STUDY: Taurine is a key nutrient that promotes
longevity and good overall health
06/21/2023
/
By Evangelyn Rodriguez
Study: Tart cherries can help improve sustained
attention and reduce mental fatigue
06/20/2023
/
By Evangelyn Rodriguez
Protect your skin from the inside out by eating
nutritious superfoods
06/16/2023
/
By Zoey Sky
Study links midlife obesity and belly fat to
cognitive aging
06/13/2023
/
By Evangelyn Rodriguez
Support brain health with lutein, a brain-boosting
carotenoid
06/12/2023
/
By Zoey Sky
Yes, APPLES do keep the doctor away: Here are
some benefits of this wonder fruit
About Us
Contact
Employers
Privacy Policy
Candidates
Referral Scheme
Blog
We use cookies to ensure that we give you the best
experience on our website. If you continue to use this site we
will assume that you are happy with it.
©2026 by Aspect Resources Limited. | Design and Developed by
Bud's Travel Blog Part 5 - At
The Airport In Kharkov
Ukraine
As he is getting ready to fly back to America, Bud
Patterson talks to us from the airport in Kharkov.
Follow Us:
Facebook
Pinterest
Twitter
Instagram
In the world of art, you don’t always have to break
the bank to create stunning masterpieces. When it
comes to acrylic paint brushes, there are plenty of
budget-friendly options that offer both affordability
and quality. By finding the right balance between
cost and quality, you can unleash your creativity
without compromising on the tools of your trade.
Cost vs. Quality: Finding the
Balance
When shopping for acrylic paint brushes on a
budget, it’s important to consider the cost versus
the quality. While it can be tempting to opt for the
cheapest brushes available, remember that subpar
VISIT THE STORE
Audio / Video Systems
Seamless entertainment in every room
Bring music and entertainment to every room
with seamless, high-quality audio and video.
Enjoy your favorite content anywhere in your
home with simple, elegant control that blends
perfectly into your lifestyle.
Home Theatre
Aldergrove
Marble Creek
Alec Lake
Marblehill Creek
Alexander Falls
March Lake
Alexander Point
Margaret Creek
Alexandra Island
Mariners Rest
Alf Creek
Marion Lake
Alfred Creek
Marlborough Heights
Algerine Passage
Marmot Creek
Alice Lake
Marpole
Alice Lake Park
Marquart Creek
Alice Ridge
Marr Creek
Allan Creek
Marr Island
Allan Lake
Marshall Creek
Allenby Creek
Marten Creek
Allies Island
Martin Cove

What you are asked to do | Turn every line of the material above into a JSON list of strings, with one string per line and blank lines left out.

Response area |
[
  "STUDY: Taurine is a key nutrient that promotes",
  "longevity and good overall health",
  "06/21/2023",
  "/",
  "By Evangelyn Rodriguez",
  "Study: Tart cherries can help improve sustained",
  "attention and reduce mental fatigue",
  "06/20/2023",
  "/",
  "By Evangelyn Rodriguez",
  "Protect your skin from the inside out by eating",
  "nutritious superfoods",
  "06/16/2023",
  "/",
  "By Zoey Sky",
  "Study links midlife obesity and belly fat to",
  "cognitive aging",
  "06/13/2023",
  "/",
  "By Evangelyn Rodriguez",
  "Support brain health with lutein, a brain-boosting",
  "carotenoid",
  "06/12/2023",
  "/",
  "By Zoey Sky",
  "Yes, APPLES do keep the doctor away: Here are",
  "some benefits of this wonder fruit",
  "About Us",
  "Contact",
  "Employers",
  "Privacy Policy",
  "Candidates",
  "Referral Scheme",
  "Blog",
  "We use cookies to ensure that we give you the best",
  "experience on our website. If you continue to use this site we",
  "will assume that you are happy with it.",
  "©2026 by Aspect Resources Limited. | Design and Developed by",
  "Bud's Travel Blog Part 5 - At",
  "The Airport In Kharkov",
  "Ukraine",
  "As he is getting ready to fly back to America, Bud",
  "Patterson talks to us from the airport in Kharkov.",
  "Follow Us:",
  "Facebook",
  "Pinterest",
  "Twitter",
  "Instagram",
  "In the world of art, you don’t always have to break",
  "the bank to create stunning masterpieces. When it",
  "comes to acrylic paint brushes, there are plenty of",
  "budget-friendly options that offer both affordability",
  "and quality. By finding the right balance between",
  "cost and quality, you can unleash your creativity",
  "without compromising on the tools of your trade.",
  "Cost vs. Quality: Finding the",
  "Balance",
  "When shopping for acrylic paint brushes on a",
  "budget, it’s important to consider the cost versus",
  "the quality. While it can be tempting to opt for the",
  "cheapest brushes available, remember that subpar",
  "VISIT THE STORE",
  "Audio / Video Systems",
  "Seamless entertainment in every room",
  "Bring music and entertainment to every room",
  "with seamless, high-quality audio and video.",
  "Enjoy your favorite content anywhere in your",
  "home with simple, elegant control that blends",
  "perfectly into your lifestyle.",
  "Home Theatre",
  "Aldergrove",
  "Marble Creek",
  "Alec Lake",
  "Marblehill Creek",
  "Alexander Falls",
  "March Lake",
  "Alexander Point",
  "Margaret Creek",
  "Alexandra Island",
  "Mariners Rest",
  "Alf Creek",
  "Marion Lake",
  "Alfred Creek",
  "Marlborough Heights",
  "Algerine Passage",
  "Marmot Creek",
  "Alice Lake",
  "Marpole",
  "Alice Lake Park",
  "Marquart Creek",
  "Alice Ridge",
  "Marr Creek",
  "Allan Creek",
  "Marr Island",
  "Allan Lake",
  "Marshall Creek",
  "Allenby Creek",
  "Marten Creek",
  "Allies Island",
  "Martin Cove"
]